• What you have to do: Copy the rows verbatim, starting at the line containing "Are the bars" and ending with the line containing "Reading left to", both lines included. Omit the pictures from your copy.

• Provided information:
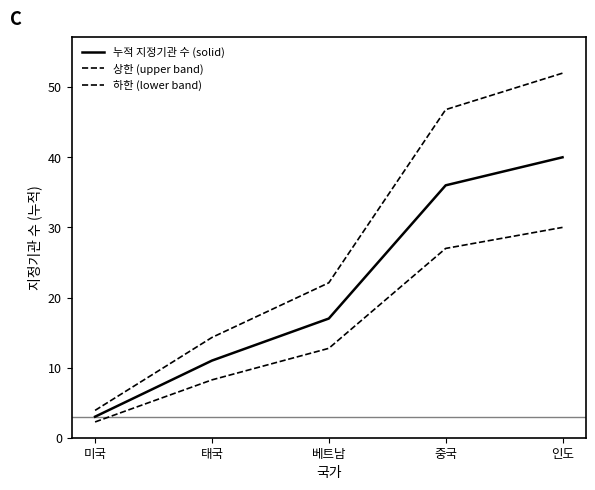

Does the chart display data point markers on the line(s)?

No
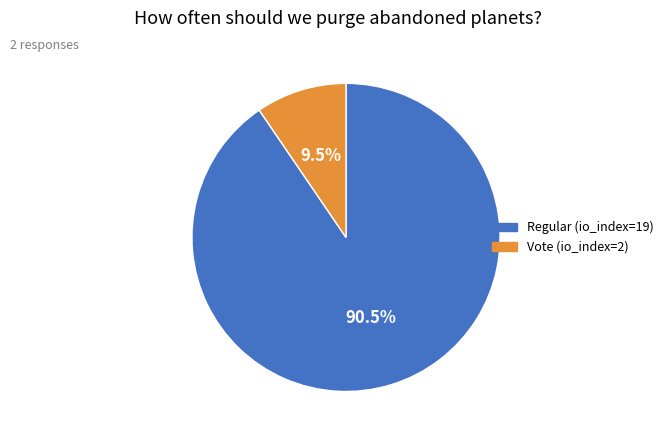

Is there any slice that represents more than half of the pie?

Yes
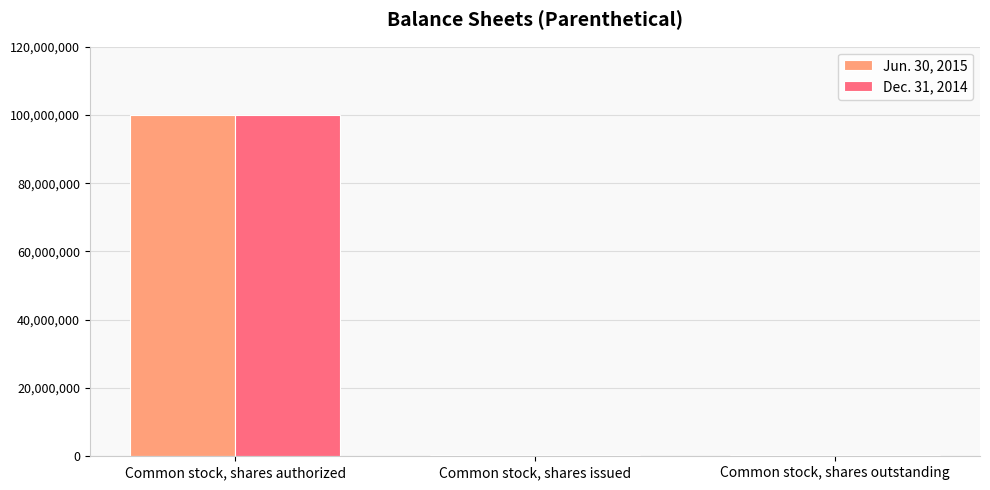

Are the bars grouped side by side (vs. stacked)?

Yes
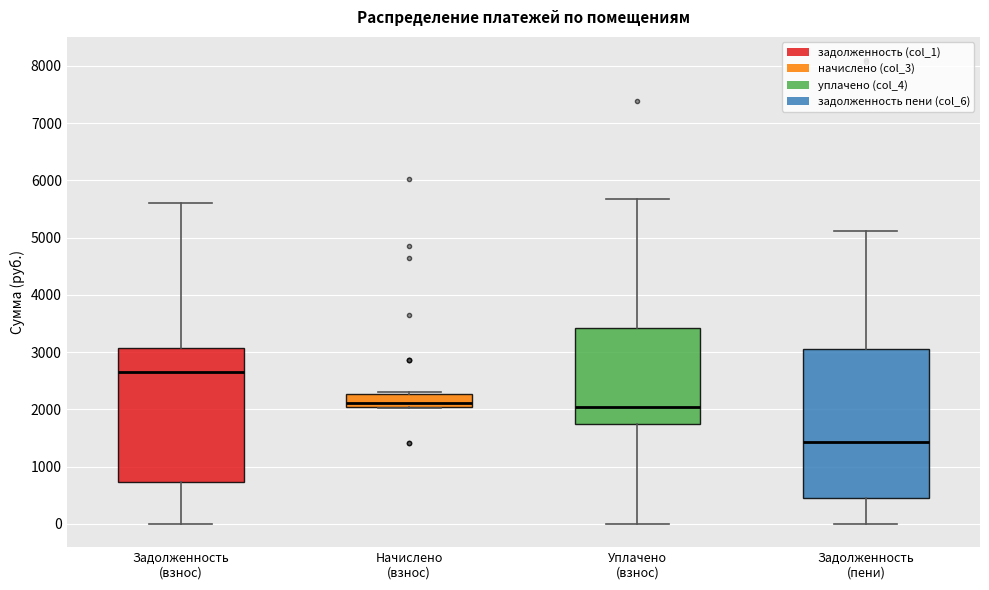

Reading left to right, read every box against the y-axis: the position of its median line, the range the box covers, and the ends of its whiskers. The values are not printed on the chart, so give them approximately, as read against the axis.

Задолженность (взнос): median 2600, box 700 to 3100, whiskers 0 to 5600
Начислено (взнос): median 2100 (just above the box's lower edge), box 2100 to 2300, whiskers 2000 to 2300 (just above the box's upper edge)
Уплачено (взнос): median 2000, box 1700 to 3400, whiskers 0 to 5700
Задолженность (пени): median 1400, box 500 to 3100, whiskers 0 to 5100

• Solution to this task:
Are the bars grouped side by side (vs. stacked)?

Yes

Reading left to right, read every box against the y-axis: the position of its median line, the range the box covers, and the ends of its whiskers. The values are not printed on the chart, so give them approximately, as read against the axis.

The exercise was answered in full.